Biff serves as Willy's antagonist, to some extent, in the sense that Biff challenges Willy to face the truth about the past and the truth about the present. Biff's own internal struggle applies to Willy as well as Biff comes to realize that he has been lying to himself all along about who he truly is. Allowing himself to believe that he was a salesman in the sporting goods store, Biff perpetuates a shared pattern of self-deception that includes Willy and Happy. He is willing to believe for a time in a pleasant lie.

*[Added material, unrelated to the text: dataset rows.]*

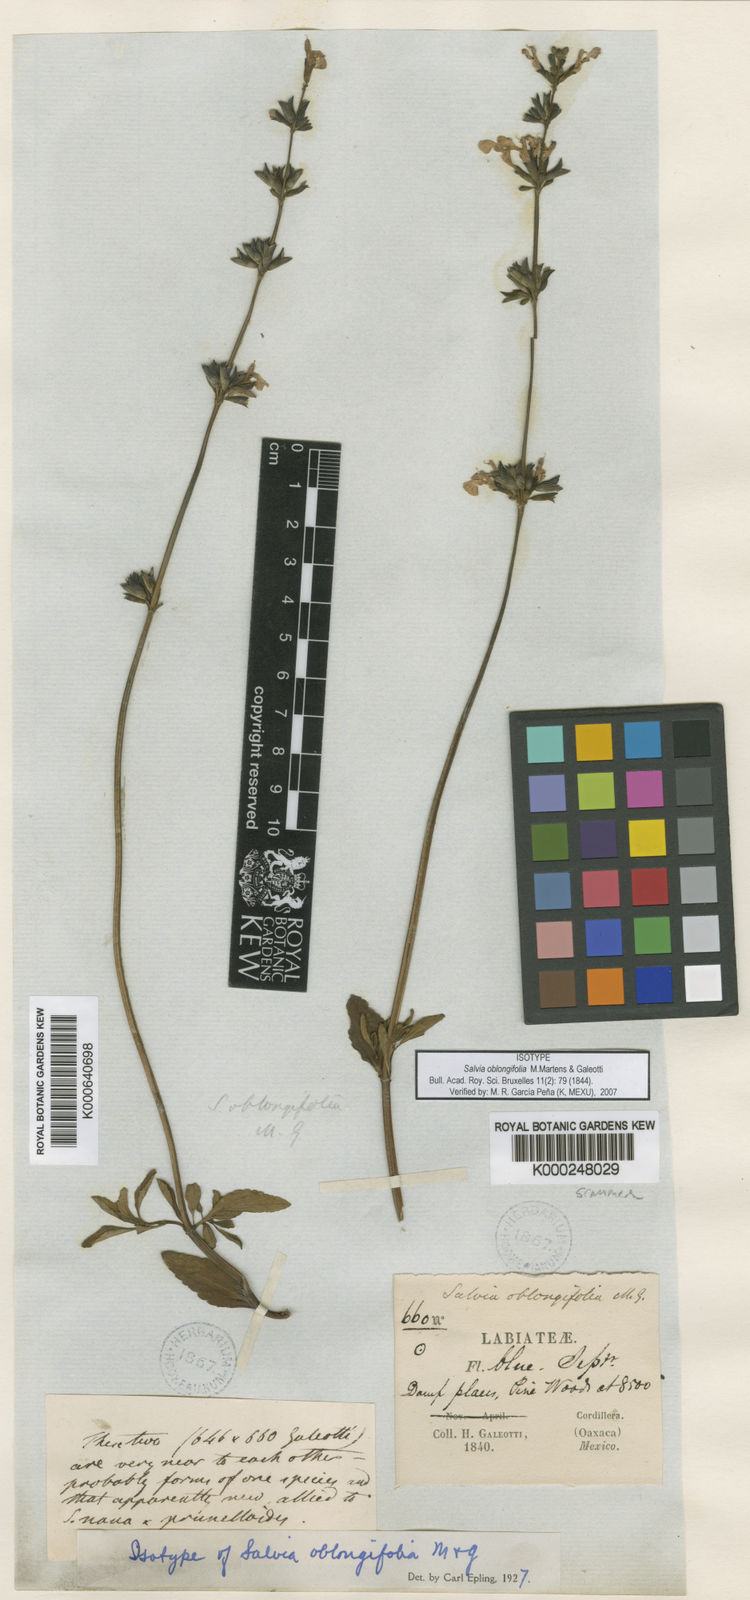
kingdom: Plantae
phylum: Tracheophyta
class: Magnoliopsida
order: Lamiales
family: Lamiaceae
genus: Salvia
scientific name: Salvia oblongifolia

When he decides to face up to his true nature, Biff takes a step that Willy never is able to take. Biff finally sees himself honestly -- not as a failure but as a person with limitations who has made mistakes but who also has potential to achieve something in his life. He may not achieve "greatness," but he has already achieved a powerful victory over self-delusion.
If Willy were willing to see himself honestly, he might have been able to enjoy the successes he really did have as a salesman and as a father instead of bemoaning his inability to become rich like his brother Ben.
Happy is like Willy. He insists on placing the highest ambition as the only worthwhile goal, however unlikely or unrealistic that goal may be. The self-delusion and sense of necessity in that grand ambition connects Happy to Willy's most crippling qualities. Unable or unwilling to adjust his sense of self to actual history or to his real circumstances and try to find some modicum of happiness there, Happy (like Willy) is driven instead to define the sole possibility of happiness within an unreachable context. Yet he believes in that happiness even while he bitterly feels his shortcomings in relation to it.
BIFF: Why don’t you come with me, Happy?
HAPPY: I’m not licked that easily. I’m staying right in this city, and I’m gonna beat this racket! [He looks at BIFF, his chin set;] The Loman Brothers!
BIFF: I know who I am, kid.
HAPPY: All right, boy. I’m gonna show you and everybody else that Willy Loman did not die in vain. He had a good dream. It’s the only dream you can have—to come out number-one man. He fought it out here, and this is where I’m gonna win it for him.
In summary, we might say about these characters that lessons of humility and a recognition of accomplishments are attached to Linda. Lessons of honest self assessment are attached to Biff. And lessons of self-delusion and the power of generic ambitions are attached to Happy.